TASK INPUT |
::::
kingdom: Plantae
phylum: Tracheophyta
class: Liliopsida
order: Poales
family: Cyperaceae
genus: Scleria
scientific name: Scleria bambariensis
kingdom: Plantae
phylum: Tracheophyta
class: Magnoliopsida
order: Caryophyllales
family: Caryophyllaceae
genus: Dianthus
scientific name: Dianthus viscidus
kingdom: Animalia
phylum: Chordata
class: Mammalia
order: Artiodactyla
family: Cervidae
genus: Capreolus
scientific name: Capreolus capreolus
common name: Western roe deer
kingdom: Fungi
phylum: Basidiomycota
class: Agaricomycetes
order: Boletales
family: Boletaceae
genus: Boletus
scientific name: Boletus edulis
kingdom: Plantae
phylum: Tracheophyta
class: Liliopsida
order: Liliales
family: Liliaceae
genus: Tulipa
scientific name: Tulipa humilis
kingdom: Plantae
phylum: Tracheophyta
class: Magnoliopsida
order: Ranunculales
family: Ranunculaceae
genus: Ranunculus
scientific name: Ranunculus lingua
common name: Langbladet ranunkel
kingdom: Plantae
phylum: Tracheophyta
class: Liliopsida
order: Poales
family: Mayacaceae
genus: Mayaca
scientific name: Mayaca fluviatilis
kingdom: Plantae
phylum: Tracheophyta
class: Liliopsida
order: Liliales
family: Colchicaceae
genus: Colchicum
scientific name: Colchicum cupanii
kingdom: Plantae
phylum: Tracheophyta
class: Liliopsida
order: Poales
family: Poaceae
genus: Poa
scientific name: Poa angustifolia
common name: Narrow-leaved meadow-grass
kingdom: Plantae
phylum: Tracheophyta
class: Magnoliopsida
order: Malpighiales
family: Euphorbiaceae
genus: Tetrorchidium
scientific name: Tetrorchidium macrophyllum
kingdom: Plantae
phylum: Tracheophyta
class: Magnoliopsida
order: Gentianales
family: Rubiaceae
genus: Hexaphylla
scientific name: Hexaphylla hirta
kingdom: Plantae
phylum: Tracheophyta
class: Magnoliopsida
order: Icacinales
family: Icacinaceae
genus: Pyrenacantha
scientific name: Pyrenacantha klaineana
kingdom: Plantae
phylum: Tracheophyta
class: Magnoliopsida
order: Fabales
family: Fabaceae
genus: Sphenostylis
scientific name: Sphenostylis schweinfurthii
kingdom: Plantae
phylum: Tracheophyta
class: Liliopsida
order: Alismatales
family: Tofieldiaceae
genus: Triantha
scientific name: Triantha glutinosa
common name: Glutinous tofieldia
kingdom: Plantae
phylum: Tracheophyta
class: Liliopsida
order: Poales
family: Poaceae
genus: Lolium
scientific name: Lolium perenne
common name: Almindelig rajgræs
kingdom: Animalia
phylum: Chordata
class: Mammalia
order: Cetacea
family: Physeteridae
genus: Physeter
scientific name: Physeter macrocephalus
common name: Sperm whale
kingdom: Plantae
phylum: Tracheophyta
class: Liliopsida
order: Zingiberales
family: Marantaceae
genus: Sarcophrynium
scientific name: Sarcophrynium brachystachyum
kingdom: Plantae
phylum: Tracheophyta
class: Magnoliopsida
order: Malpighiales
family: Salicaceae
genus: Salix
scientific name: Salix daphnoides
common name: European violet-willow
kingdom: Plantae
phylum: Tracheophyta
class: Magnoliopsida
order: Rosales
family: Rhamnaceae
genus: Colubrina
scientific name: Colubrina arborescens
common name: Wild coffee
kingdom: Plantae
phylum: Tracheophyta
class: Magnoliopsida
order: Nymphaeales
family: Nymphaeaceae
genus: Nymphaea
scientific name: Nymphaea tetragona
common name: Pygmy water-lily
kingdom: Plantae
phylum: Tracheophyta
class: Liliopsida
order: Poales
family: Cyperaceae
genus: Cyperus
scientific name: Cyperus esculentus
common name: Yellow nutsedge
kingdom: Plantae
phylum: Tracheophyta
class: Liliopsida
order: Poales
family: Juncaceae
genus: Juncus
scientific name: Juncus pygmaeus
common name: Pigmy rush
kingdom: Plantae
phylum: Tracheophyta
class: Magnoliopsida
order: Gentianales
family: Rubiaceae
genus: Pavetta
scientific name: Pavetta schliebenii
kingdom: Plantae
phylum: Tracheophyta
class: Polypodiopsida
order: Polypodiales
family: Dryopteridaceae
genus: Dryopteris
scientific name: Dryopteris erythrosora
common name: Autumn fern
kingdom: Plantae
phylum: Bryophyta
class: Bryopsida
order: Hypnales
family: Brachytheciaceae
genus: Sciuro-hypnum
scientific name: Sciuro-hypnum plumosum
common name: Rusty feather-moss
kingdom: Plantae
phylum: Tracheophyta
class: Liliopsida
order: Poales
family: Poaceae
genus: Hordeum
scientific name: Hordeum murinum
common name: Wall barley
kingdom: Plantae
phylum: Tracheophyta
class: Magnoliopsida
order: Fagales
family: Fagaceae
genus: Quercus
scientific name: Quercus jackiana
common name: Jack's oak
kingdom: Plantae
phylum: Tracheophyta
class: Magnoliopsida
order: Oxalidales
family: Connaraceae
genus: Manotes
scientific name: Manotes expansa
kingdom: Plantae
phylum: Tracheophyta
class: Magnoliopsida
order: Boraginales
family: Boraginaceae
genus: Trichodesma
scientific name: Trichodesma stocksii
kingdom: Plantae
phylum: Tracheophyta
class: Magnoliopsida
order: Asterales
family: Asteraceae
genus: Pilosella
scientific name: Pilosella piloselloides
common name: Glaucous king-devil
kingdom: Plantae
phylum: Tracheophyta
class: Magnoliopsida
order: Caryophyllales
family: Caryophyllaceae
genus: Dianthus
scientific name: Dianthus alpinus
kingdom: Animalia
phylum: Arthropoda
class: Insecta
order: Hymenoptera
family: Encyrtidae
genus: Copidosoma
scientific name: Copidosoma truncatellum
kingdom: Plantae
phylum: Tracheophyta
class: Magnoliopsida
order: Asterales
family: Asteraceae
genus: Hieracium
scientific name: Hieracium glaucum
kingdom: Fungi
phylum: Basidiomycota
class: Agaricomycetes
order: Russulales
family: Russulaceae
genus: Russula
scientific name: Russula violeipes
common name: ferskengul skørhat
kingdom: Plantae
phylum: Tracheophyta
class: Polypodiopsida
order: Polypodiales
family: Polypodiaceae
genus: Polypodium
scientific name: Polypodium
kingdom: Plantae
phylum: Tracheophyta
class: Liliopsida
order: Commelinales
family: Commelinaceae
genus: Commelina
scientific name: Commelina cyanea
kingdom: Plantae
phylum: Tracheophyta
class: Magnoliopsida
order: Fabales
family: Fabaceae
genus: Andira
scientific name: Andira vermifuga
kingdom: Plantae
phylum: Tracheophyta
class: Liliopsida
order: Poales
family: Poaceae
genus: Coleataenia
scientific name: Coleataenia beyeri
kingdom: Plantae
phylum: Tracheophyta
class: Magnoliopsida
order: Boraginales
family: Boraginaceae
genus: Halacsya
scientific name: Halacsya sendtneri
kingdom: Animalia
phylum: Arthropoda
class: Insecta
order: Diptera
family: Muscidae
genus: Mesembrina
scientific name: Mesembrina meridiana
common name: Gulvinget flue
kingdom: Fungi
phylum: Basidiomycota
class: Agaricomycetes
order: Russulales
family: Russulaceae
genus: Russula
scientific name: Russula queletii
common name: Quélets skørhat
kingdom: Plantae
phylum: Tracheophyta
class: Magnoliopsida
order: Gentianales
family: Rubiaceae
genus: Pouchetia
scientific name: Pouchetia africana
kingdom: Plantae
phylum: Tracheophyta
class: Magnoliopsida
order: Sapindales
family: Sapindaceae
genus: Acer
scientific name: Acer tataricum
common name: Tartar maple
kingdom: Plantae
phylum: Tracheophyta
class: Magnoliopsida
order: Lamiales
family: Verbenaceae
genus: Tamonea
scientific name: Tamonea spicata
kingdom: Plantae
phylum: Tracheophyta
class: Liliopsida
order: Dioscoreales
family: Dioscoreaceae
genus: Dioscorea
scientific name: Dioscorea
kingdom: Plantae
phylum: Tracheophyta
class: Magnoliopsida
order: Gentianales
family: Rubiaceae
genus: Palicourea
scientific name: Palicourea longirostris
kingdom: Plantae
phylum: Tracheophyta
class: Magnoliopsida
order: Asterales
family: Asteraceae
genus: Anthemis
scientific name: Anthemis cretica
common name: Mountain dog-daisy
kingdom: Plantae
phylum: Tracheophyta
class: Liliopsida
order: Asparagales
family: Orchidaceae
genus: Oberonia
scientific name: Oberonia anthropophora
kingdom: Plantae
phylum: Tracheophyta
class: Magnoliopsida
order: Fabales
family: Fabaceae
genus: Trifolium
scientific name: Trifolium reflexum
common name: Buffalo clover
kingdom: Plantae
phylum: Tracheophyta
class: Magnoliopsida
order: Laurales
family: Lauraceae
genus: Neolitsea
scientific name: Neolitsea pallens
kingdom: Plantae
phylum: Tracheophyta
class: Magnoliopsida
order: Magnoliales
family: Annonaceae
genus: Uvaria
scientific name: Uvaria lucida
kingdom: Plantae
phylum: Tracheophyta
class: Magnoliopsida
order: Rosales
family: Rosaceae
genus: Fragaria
::::
TASK INSTRUCTIONS | Format the lines from the start of the records through the line that contains "scientific name: Triantha glutinosa" as a Markdown table with the columns Row and Line, numbering each row and leaving out any blank lines.

EXPECTED OUTPUT |
| Row | Line |
|---|---|
| 1 | kingdom: Plantae |
| 2 | phylum: Tracheophyta |
| 3 | class: Liliopsida |
| 4 | order: Poales |
| 5 | family: Cyperaceae |
| 6 | genus: Scleria |
| 7 | scientific name: Scleria bambariensis |
| 8 | kingdom: Plantae |
| 9 | phylum: Tracheophyta |
| 10 | class: Magnoliopsida |
| 11 | order: Caryophyllales |
| 12 | family: Caryophyllaceae |
| 13 | genus: Dianthus |
| 14 | scientific name: Dianthus viscidus |
| 15 | kingdom: Animalia |
| 16 | phylum: Chordata |
| 17 | class: Mammalia |
| 18 | order: Artiodactyla |
| 19 | family: Cervidae |
| 20 | genus: Capreolus |
| 21 | scientific name: Capreolus capreolus |
| 22 | common name: Western roe deer |
| 23 | kingdom: Fungi |
| 24 | phylum: Basidiomycota |
| 25 | class: Agaricomycetes |
| 26 | order: Boletales |
| 27 | family: Boletaceae |
| 28 | genus: Boletus |
| 29 | scientific name: Boletus edulis |
| 30 | kingdom: Plantae |
| 31 | phylum: Tracheophyta |
| 32 | class: Liliopsida |
| 33 | order: Liliales |
| 34 | family: Liliaceae |
| 35 | genus: Tulipa |
| 36 | scientific name: Tulipa humilis |
| 37 | kingdom: Plantae |
| 38 | phylum: Tracheophyta |
| 39 | class: Magnoliopsida |
| 40 | order: Ranunculales |
| 41 | family: Ranunculaceae |
| 42 | genus: Ranunculus |
| 43 | scientific name: Ranunculus lingua |
| 44 | common name: Langbladet ranunkel |
| 45 | kingdom: Plantae |
| 46 | phylum: Tracheophyta |
| 47 | class: Liliopsida |
| 48 | order: Poales |
| 49 | family: Mayacaceae |
| 50 | genus: Mayaca |
| 51 | scientific name: Mayaca fluviatilis |
| 52 | kingdom: Plantae |
| 53 | phylum: Tracheophyta |
| 54 | class: Liliopsida |
| 55 | order: Liliales |
| 56 | family: Colchicaceae |
| 57 | genus: Colchicum |
| 58 | scientific name: Colchicum cupanii |
| 59 | kingdom: Plantae |
| 60 | phylum: Tracheophyta |
| 61 | class: Liliopsida |
| 62 | order: Poales |
| 63 | family: Poaceae |
| 64 | genus: Poa |
| 65 | scientific name: Poa angustifolia |
| 66 | common name: Narrow-leaved meadow-grass |
| 67 | kingdom: Plantae |
| 68 | phylum: Tracheophyta |
| 69 | class: Magnoliopsida |
| 70 | order: Malpighiales |
| 71 | family: Euphorbiaceae |
| 72 | genus: Tetrorchidium |
| 73 | scientific name: Tetrorchidium macrophyllum |
| 74 | kingdom: Plantae |
| 75 | phylum: Tracheophyta |
| 76 | class: Magnoliopsida |
| 77 | order: Gentianales |
| 78 | family: Rubiaceae |
| 79 | genus: Hexaphylla |
| 80 | scientific name: Hexaphylla hirta |
| 81 | kingdom: Plantae |
| 82 | phylum: Tracheophyta |
| 83 | class: Magnoliopsida |
| 84 | order: Icacinales |
| 85 | family: Icacinaceae |
| 86 | genus: Pyrenacantha |
| 87 | scientific name: Pyrenacantha klaineana |
| 88 | kingdom: Plantae |
| 89 | phylum: Tracheophyta |
| 90 | class: Magnoliopsida |
| 91 | order: Fabales |
| 92 | family: Fabaceae |
| 93 | genus: Sphenostylis |
| 94 | scientific name: Sphenostylis schweinfurthii |
| 95 | kingdom: Plantae |
| 96 | phylum: Tracheophyta |
| 97 | class: Liliopsida |
| 98 | order: Alismatales |
| 99 | family: Tofieldiaceae |
| 100 | genus: Triantha |
| 101 | scientific name: Triantha glutinosa |